WHO Director-General, tells leaders to commit to health regulations


Dr Tedros Adhanom Ghebreyesus, the Director-General of the World Health Organisation (WHO), Wednesday called on countries, particularly African countries to commit industriously in the ongoing negotiations on amendments to international health regulations and the new pandemic agreement.

He said such amendments, which WHO members were currently negotiating would provide both a vital legal framework for enhanced preparedness for outbreaks.
Dr Ghebreyesus made the call at the opening of a three-day WHO-Inter-Parliamentary Union (IPU) High-Level Conference on Strengthening Health Security Preparedness in Parliament House, Accra.

Happening, in Accra, Ghana, the three-day event would provide parliamentarians from national parliaments and Pan-African Parliamentary bodies with a forum to exchange ideas, build political support, strengthen capacities and foster coordination in driving sustainable action for global health security.

It would also enhance the role of parliamentarians in strengthening health security and building health system resilience for the future of their respective countries.
Dr Ghebreyesus urged the countries to engage actively in the ongoing negotiations, especially African countries which are the most to gain from stronger health regulations and strong accord.

In a live stream speech at the Opening of the Conference, Dr Ghebreyesus urged specifically African countries, to build resilient health systems based on strong primary healthcare that would enable them to enhance their health security preparedness for outbreaks of pandemics.
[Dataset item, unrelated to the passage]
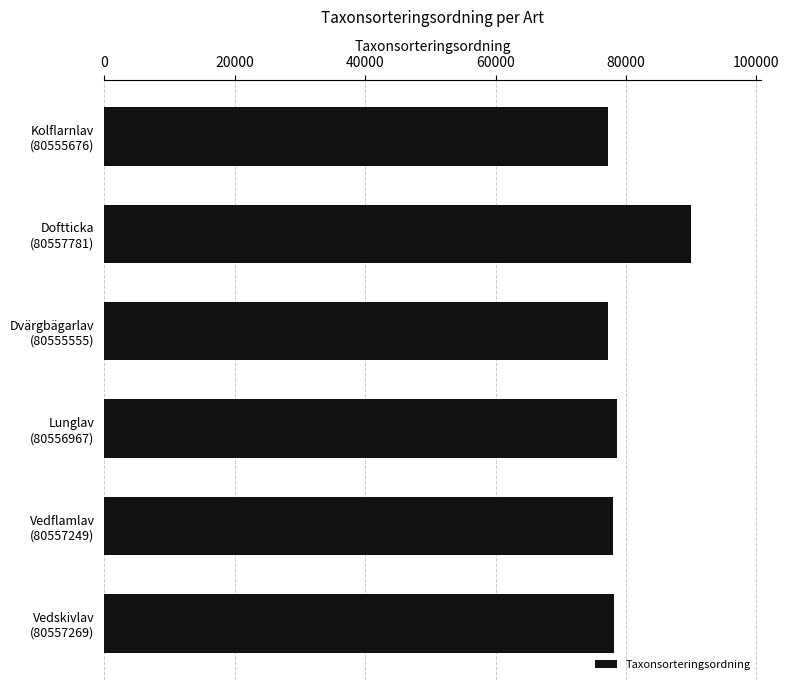

Are the bars grouped side by side (vs. stacked)?

No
“Building resilient health systems was the foundation of both health security and universal health coverage needed to contain pandemics,” he said.
Dr Ghebreyesus told the gathering that at the United Nations General Assembly world leaders had adopted political declarations with strong commitments on pandemic prevention, preparedness and response and universal health coverage.
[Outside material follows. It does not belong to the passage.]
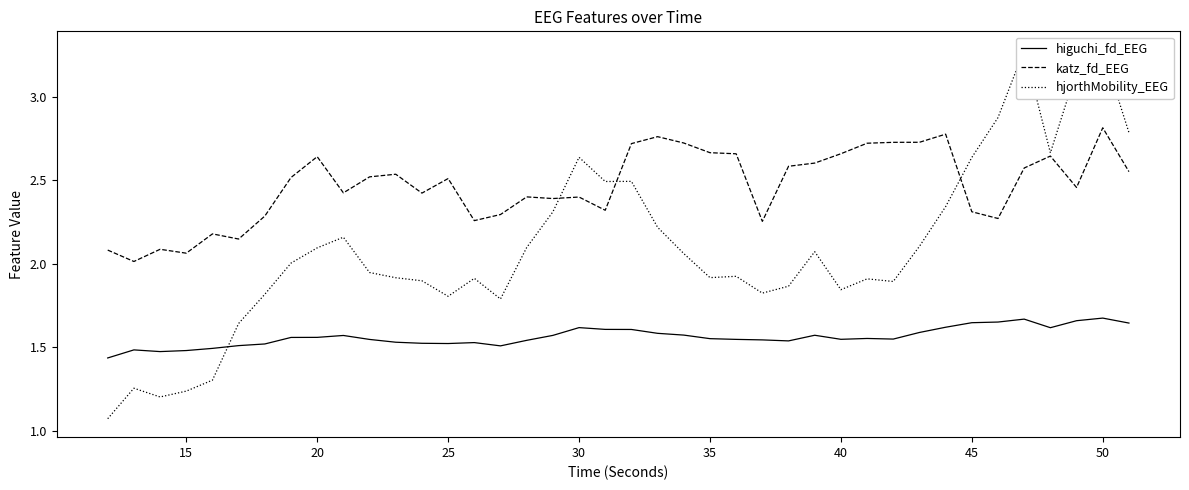

True or false: higuchi_fd_EEG and katz_fd_EEG cross at least once.

False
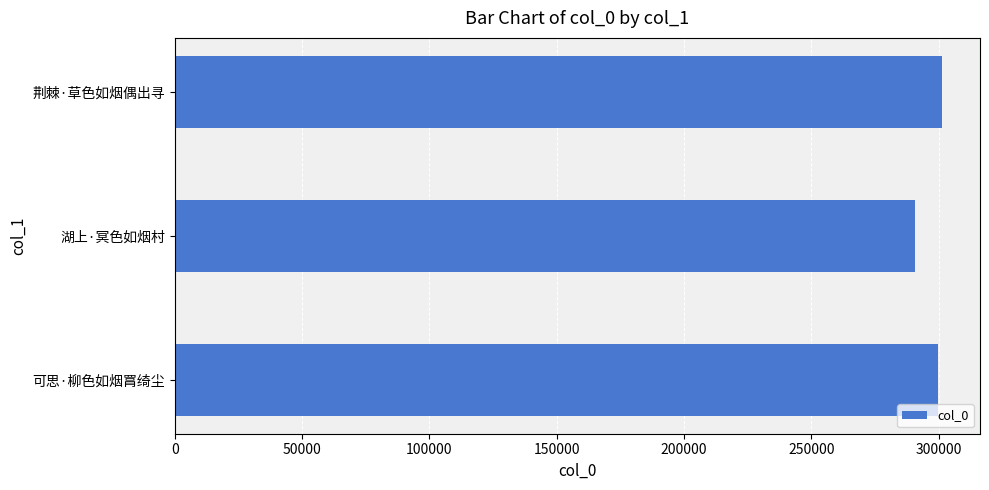

Reading bottom to top, extract all data points from this chart.

可思·柳色如烟罥绮尘=299595	湖上·冥色如烟村=290577	荆棘·草色如烟偶出寻=301217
He said as Parliamentarians, lawmakers were uniquely positioned to transform those commitments into reality and that the WHO was committed to supporting them in doing that.

The Director-General also noted that WHO and IPU published a handbook for Parliamentarians on strengthening health security preparedness through legislation, finance, governance and accountability, last year with a special focus on cross-sector coordination.

“This is particularly important in Africa where preparedness is weak and underfunded and multi-sectoral coordination is lacking,” he said.
He thanked countries for their commitment to harnessing the power of Parliaments for a safer, healthier and fairer Africa.

Mr Martin Chungong, the Secretary General of the IPU, addressing participants remarked that COVID-19 and other pandemics had caused loss of lives and suffering, particularly in Africa, a reason why concentrating efforts on prevention and preparedness were required.

He expressed worry at how health systems could no longer cope with outbreaks, a range of health services were disrupted, with individuals and families became sick and no longer able to contribute to their communities and economies, putting hard-won socio-economic gains at risk.

Mr Chungong pledged the commitment of the IPU to mobilise the Parliamentary community to be more involved in the processes of pandemic accord negotiations.
According to him, while health preparedness required legislation, ratification and budget it was important to see how Parliaments could play a role upstream during the negotiating process.
“We do know that when it comes to concluding treaties internationally that is the prerogative of the executive arms of governments, but we do think it is important for these treaties to be informed by the views and interests of the people.

“And those views and interests of the people can best be articulated by members of Parliaments. So, I suggest that we be forthcoming in our effort to contribute to that treaty so that when it does land on the table of Parliament, it will find allies for ratification, budgetary allocation and for accountability mechanism,” he said.
Mr Chungong urged colleague MPs to ensure those international processes were followed up at the national level with efficiency.

On his part, Mr Kwaku Agyemang-Manu, the Minister of Health, said health emergencies exerted heavy tolls on African health systems and economies, threatening to erase decades of hard-earned gains.

To that end, he said progress had been made in the work of the Intergovernmental Negotiating Body (INB) to draft and negotiate a WHO convention, agreement or other international instrument on pandemic prevention, preparedness and response, and the working group on the International Health Regulations to consider amendments to international health regulations were remarkable.

“Ghana sides with the position of the Africa Group and intends to engage more technical experts and other stakeholders including the Parliamentary Select Committees to further review the documents.

“We are very much committed to ensuring that the country is very much prepared for any future pandemics,” he said.

In a speech read on his behalf by Mr Joseph Osei-Owusu, the First Deputy Speaker, Mr Alban Bagbin, the Speaker of Parliament, urged the participants to be the voice of the communities they serve to continually strengthen mechanisms for partnerships and multisectoral collaborations.

They should also increase advocacy for investment in health systems for health security; and explore ways of making better use of innovative approaches and new technologies for data collection, analysis and timely information sharing.
“Let us as lawmakers within our countries empower the WHO to play its key role,” he said.